Niccolò Machiavelli
Discourses on the First Decade of Titus Livius (Chap. 3.40)
That Fraud is fair in War.

Although in all other affairs it be hateful to use fraud, in the operations of war it is praiseworthy and glorious; so that he who gets the better of his enemy by fraud, is as much extolled as he who prevails by force. This appears in the judgments passed by such as have written of the lives of great warriors, who praise Hannibal and those other captains who have been most noted for acting in this way. But since we may read of many instances of such frauds, I shall not cite them here. This, however, I desire to say, that I would not have it understood that any fraud is glorious which leads you to break your plighted word, or to depart from covenants to which you have agreed; for though to do so may sometimes gain you territory and power, it can never, as I have said elsewhere, gain you glory.

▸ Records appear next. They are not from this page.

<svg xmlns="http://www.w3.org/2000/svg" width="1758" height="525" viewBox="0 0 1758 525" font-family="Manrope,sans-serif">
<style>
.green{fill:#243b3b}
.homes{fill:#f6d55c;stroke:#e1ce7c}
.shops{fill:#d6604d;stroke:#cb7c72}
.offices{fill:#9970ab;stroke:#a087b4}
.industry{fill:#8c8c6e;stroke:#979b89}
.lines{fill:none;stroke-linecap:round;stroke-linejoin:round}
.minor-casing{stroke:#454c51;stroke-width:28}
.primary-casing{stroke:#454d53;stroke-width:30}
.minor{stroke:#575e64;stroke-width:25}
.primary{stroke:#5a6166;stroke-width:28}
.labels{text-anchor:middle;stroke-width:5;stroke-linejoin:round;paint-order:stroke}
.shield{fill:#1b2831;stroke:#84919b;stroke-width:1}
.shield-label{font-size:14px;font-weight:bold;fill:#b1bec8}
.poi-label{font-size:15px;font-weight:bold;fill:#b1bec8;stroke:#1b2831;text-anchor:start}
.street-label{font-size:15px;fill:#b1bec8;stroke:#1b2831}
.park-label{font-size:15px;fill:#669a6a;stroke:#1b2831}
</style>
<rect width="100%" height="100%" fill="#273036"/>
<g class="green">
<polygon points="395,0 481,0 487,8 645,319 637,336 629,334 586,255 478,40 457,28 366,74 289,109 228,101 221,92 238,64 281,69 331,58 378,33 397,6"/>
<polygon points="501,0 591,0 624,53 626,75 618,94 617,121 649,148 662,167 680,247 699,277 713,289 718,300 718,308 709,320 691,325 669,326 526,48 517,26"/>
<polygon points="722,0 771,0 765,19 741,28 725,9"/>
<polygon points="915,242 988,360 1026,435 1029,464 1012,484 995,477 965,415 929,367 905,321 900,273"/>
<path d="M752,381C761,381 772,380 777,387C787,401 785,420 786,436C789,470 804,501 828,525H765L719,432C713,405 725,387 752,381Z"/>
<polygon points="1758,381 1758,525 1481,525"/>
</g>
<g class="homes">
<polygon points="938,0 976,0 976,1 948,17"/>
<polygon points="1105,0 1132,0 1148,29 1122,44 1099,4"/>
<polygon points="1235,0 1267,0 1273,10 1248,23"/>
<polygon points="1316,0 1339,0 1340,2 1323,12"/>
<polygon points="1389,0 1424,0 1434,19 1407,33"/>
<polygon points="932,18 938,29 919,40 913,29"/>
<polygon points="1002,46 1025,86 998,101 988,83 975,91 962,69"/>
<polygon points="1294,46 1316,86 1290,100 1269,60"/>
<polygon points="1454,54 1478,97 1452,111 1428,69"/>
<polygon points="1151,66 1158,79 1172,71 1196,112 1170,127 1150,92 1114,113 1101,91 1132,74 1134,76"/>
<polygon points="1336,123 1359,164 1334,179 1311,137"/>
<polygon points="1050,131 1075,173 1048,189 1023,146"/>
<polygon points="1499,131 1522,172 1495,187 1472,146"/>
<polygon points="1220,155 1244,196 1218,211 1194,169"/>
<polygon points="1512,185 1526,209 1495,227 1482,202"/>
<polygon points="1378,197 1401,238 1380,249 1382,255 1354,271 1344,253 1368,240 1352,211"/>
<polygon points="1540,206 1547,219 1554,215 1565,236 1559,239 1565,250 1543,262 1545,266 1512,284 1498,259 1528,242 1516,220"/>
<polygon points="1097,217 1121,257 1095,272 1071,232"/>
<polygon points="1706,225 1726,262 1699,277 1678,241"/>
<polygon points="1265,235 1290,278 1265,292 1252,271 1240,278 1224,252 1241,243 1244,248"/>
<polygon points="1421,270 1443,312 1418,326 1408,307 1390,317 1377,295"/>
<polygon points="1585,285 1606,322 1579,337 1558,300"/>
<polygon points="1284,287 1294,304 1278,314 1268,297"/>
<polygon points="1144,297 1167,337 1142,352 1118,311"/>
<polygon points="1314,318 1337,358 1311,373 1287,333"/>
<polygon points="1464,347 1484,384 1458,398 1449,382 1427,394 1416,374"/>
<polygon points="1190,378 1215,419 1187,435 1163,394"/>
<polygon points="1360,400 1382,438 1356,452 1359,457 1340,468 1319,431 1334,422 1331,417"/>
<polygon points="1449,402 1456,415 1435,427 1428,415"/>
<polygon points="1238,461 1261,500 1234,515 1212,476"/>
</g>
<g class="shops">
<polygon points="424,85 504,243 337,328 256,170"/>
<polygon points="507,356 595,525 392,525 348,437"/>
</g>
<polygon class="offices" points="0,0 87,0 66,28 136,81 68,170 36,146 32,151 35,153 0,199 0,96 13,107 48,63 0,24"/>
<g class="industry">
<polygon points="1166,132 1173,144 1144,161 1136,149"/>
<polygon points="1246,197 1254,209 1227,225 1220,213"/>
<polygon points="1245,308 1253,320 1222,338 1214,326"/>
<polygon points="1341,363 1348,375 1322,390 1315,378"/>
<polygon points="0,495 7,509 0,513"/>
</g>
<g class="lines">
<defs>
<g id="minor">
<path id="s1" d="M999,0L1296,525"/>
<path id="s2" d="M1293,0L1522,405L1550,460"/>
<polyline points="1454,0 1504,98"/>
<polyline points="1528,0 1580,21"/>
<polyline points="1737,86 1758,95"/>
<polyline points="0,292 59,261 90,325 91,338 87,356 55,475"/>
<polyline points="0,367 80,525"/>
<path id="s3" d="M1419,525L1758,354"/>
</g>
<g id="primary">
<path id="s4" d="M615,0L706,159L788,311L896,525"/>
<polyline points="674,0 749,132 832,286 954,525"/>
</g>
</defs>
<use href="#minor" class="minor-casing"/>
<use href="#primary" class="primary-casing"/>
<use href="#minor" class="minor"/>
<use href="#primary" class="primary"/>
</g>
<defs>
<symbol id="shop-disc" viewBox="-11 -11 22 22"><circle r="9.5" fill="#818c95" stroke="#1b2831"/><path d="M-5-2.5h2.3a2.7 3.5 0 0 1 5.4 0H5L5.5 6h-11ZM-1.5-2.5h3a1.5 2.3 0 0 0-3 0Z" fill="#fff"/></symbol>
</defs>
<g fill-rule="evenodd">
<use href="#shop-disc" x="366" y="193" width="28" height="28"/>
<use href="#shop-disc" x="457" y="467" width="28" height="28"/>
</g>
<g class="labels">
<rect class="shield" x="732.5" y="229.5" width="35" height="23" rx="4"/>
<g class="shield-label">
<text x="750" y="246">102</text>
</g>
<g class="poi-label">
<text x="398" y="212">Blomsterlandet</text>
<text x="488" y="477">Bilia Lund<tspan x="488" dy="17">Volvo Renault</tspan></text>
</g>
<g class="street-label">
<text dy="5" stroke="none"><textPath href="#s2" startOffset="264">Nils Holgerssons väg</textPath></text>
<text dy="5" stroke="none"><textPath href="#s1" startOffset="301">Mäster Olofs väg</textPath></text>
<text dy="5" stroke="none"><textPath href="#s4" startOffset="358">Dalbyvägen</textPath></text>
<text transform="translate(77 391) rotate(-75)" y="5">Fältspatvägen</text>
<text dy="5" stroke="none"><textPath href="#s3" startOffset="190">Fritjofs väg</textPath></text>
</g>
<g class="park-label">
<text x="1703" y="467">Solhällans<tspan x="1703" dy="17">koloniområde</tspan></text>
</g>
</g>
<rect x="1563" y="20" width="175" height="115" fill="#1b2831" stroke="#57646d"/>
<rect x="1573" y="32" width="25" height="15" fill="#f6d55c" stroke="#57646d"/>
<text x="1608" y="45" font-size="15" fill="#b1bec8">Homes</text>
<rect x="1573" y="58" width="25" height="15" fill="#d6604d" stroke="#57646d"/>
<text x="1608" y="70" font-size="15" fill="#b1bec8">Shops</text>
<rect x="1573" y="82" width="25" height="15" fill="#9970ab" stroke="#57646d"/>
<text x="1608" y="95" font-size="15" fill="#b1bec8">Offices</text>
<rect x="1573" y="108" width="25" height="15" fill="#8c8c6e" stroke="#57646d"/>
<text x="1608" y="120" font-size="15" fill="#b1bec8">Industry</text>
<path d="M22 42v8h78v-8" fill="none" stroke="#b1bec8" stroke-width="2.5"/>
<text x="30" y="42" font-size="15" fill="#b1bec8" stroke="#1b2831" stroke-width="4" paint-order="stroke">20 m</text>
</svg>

The fraud, then, which I here speak of is that employed against an enemy who places no trust in you, and is wholly directed to military operations, such as the stratagem of Hannibal at the Lake of Thrasymene, when he feigned flight in order to draw the Roman consul and his army into an ambuscade; or when to escape from the hands of Fabius Maximus he fastened lights to the horns of his oxen. Similar to the above was the deceit practised by Pontius the Samnite commander to inveigle the Roman army into the Caudine Forks. For after he had drawn up his forces behind the hills, he sent out a number of his soldiers, disguised as herdsmen, to drive great herds of cattle across the plain; who being captured by the Romans, and interrogated as to where the Samnite army was, all of them, as they had been taught by Pontius, agreed in saying that it had gone to besiege Nocera: which being believed by the consuls, led them to advance within the Caudine Valley, where no sooner were they come than they were beset by the Samnites. And the victory thus won by a fraud would have been most glorious for Pontius had he but taken the advice of his father Herennius, who urged that the Romans should either be set at liberty unconditionally, or all be put to death; but that a mean course "which neither gains friends nor gets rid of foes" should be avoided. And this was sound advice, for, as has already been shown, in affairs of moment a mean course is always hurtful.